2. Embrace what this new life stage offers.
There are so many things you can do now as a post-grad that you couldn’t do in college. So instead of feeling sad about what you’re missing, take advantage of what is now available to you that wasn’t before. For example, living in an apartment in a new city, decorating your apartment, not having to study or work after 5pm or on the weekends, meeting new people, learning about your industry in the real world, making your own money, etc. I remember loving the fact that I didn’t have any responsibilities after the workday ended or on the weekends, so take advantage of things like that by making plans, exploring your city, etc.
3. Have your go-tos for those sad moments.
Whenever I’m feeling sad, whether it’s about something in particular or it’s just for an inexplicable reason, I have a few things that always make me feel better in that moment: watching Father of the Bride and other old movies that remind me of my family, playing with puppies, shopping, curling up in bed, coloring, etc. One time my sister actually wrote down a list of these things for me so that when I felt sad I could look at them and remind myself what to do to feel better. It sounds so simple (and a little silly), but it really helped. So now, if I’m feeling down and just can’t get out of it, I let myself feel sad for a bit and do those small things that make me feel a little better in the moment (these mantras also help!).
4. Talk to someone.
I also remember not telling the people around me when I was feeling sad, but that just made me feel more alone. Remember that you have all these people in your life who love you. Call or text someone you love and let them know what you’re feeling. I promise, you are NOT a burden on them (that was always my fear!). They want to hear from you and they want you to be happy. Keeping your feelings inside will just make it worse, so try to talk it out with someone and I promise you’ll feel SO much better!

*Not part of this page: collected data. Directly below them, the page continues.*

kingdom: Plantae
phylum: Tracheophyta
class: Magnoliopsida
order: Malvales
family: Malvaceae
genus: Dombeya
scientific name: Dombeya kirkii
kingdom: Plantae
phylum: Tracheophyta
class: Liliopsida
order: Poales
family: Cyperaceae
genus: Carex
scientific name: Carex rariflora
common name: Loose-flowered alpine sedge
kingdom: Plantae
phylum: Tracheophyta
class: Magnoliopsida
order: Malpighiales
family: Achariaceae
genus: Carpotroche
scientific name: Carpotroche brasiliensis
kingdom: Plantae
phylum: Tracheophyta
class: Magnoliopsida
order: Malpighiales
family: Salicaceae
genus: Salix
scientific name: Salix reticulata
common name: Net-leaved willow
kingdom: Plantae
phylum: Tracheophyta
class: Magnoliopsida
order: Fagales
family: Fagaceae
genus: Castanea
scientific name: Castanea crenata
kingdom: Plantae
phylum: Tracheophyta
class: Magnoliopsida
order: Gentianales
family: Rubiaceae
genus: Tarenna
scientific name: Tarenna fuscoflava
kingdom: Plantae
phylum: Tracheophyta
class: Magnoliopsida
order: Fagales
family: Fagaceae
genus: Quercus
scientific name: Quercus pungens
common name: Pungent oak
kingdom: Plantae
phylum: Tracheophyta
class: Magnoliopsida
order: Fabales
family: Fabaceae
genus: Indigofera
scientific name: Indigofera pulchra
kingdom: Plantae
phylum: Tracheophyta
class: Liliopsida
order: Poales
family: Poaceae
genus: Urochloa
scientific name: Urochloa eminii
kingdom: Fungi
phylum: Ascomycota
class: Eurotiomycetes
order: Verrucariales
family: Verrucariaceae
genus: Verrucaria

5. Remember you’re going through a major life change.
It’s also important to remind yourself that you are still in the midst of a major life change, so it’s totally okay to be feeling sad or anxious now and then. Transitioning from college to real life is a phase — and not just a two week phase, but more like a two year phase. Try to “zoom out” and remember that these couple years after school are just the beginning of your life. We need to go through these transition periods to get to the good stuff!